## TEXT PASSAGE
=====

Soulful Story from: The Reverend Canon James Tabor – Chaplain, Frederick Irwin Anglican School, WA

I am what is often called a ‘cradle Christian’. I was born and raised in the faith and have been a life-long Anglican. I didn’t have a call to follow Christ as many can describe, but I did have an epiphany of sorts about chaplaincy.

I was serving in the military when I met my first Chaplain. I actually met two at the same time, an Anglican and a Roman Catholic “padre”. It was the first time it occurred to me that you could have a meaningful ministry and be hysterically funny and warmly approachable at the same time. I was immediately drawn back into my faith which had become rather bland and unchallenging.

Years passed, but it was those two chaplains that informed so much of my faith journey, until one fateful day. I was at Spring Harvest, a British jamboree of music, teaching and worship to which I had taken a Parish group.

=====

## YOUR GOAL
Summarize the chaplaincy story above in two sentences.

## DATA PROVIDED
=====

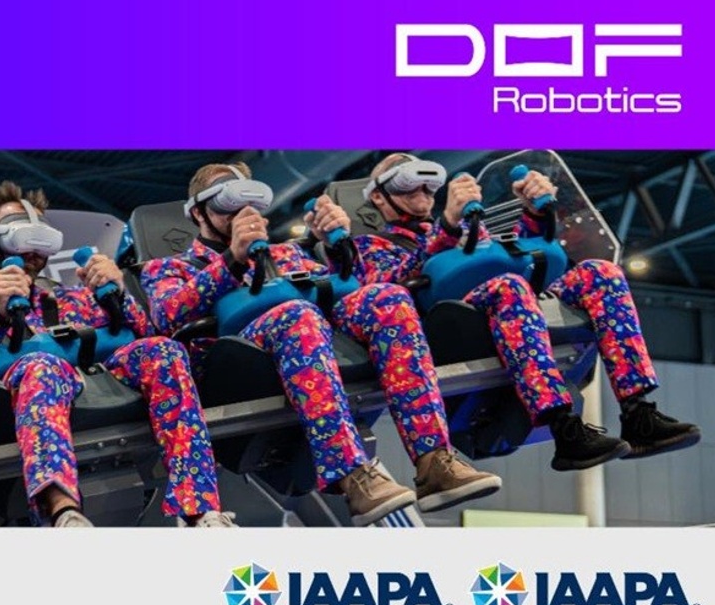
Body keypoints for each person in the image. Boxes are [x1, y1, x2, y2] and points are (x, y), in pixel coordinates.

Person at [142, 162, 501, 524]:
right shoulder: (169, 268)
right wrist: (232, 260)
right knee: (299, 314)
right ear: (198, 212)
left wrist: (337, 246)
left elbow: (348, 287)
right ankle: (351, 474)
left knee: (388, 298)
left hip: (309, 347)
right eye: (224, 201)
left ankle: (434, 461)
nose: (240, 209)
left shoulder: (288, 253)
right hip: (233, 364)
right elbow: (167, 316)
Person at [340, 152, 700, 469]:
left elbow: (504, 253)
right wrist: (447, 229)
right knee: (510, 287)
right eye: (407, 184)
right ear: (378, 196)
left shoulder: (466, 226)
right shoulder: (366, 246)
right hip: (442, 328)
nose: (422, 192)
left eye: (428, 185)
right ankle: (564, 428)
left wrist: (534, 214)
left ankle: (638, 412)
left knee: (601, 274)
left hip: (507, 308)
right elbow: (387, 284)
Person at [0, 181, 235, 528]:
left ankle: (198, 510)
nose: (30, 246)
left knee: (163, 351)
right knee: (43, 366)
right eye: (17, 232)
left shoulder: (72, 297)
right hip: (5, 403)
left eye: (39, 235)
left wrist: (118, 294)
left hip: (92, 385)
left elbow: (146, 334)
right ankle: (63, 515)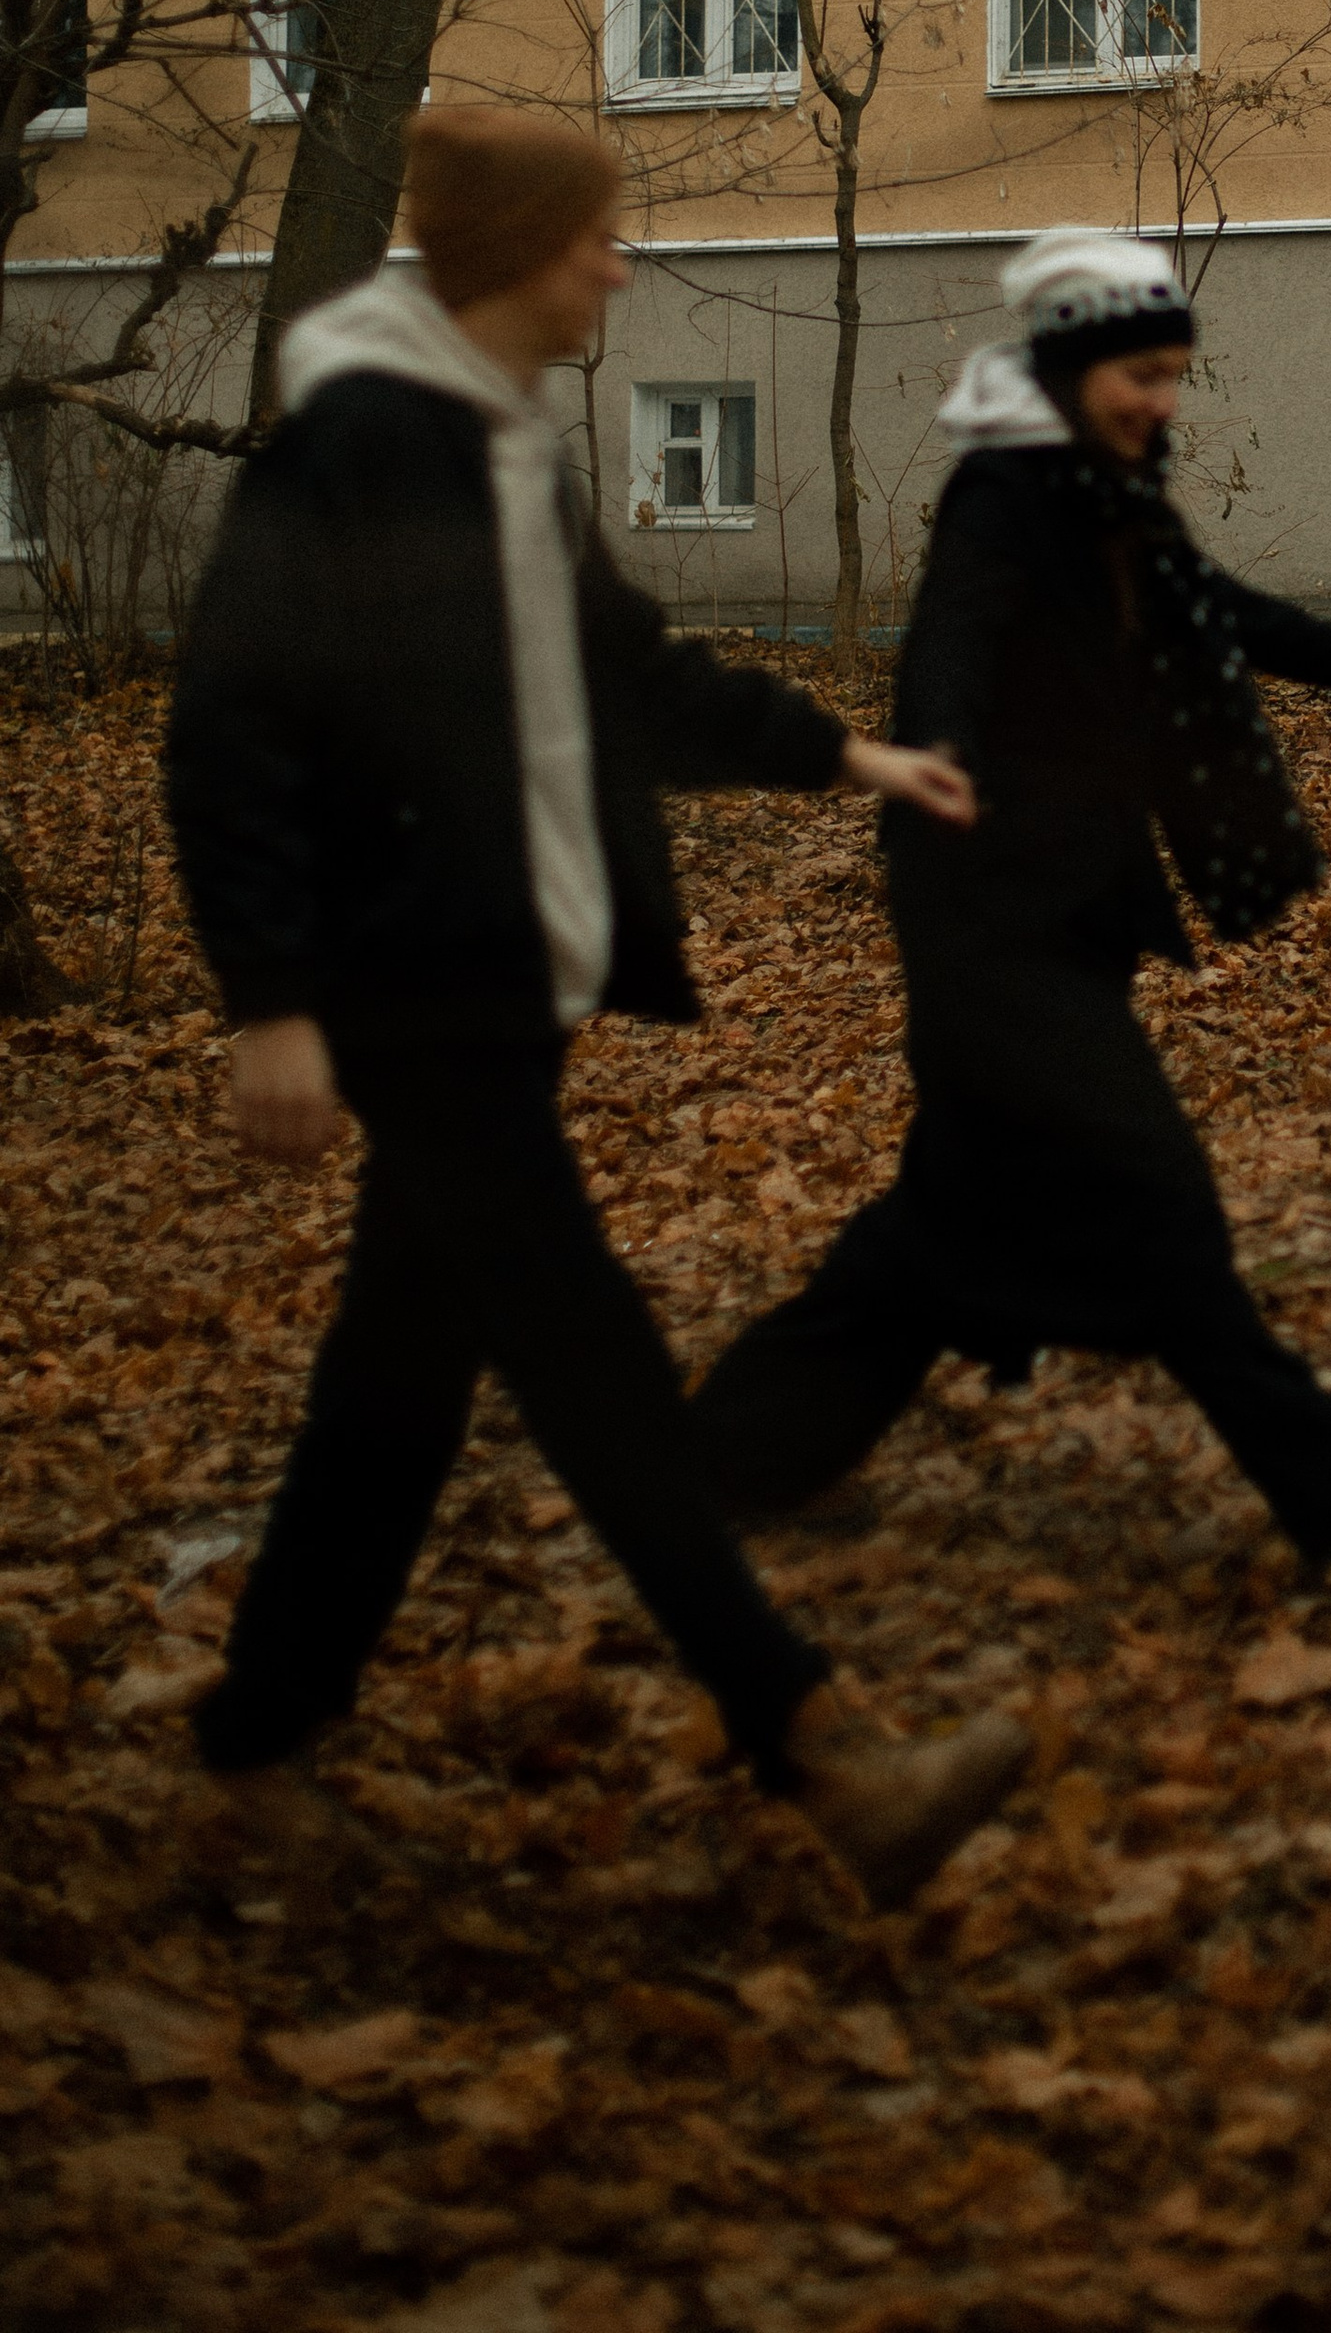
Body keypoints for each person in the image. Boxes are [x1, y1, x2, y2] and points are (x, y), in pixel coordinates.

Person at [162, 107, 1027, 1908]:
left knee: (397, 1382)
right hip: (419, 989)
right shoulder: (362, 444)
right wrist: (272, 1002)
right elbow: (231, 727)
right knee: (598, 1370)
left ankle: (255, 1739)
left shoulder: (500, 443)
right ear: (514, 257)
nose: (615, 270)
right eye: (592, 239)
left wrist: (846, 756)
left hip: (506, 977)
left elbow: (622, 673)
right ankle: (819, 1750)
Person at [688, 227, 1331, 1575]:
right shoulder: (1008, 494)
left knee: (938, 1234)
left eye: (1174, 377)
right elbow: (953, 631)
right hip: (987, 908)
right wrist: (935, 746)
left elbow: (1201, 601)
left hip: (1071, 899)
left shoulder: (1111, 494)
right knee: (1152, 1191)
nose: (1160, 402)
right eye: (1139, 376)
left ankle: (725, 1461)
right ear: (1070, 371)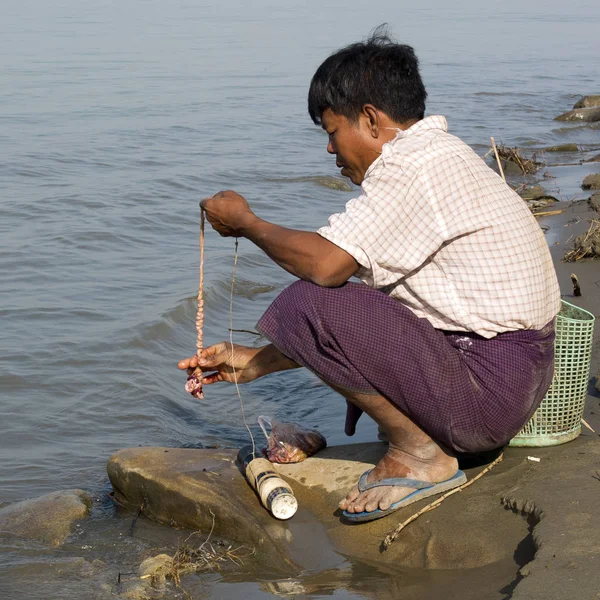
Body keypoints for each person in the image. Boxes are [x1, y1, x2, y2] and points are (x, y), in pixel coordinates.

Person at [177, 31, 561, 523]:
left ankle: (424, 455)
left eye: (332, 133)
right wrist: (255, 363)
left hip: (490, 393)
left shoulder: (414, 168)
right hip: (510, 382)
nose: (331, 151)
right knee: (352, 298)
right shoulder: (440, 156)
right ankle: (426, 438)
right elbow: (378, 320)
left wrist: (248, 225)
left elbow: (324, 267)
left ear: (371, 120)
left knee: (309, 299)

=====

## RESULT
The writer, a "cradle Christian" and life-long Anglican, had no call to follow Christ but had an epiphany of sorts about chaplaincy. While serving in the military, the writer met an Anglican and a Roman Catholic padre whose funny, approachable ministry drew the writer back into a faith that had grown bland, and those two chaplains informed much of the writer's faith journey.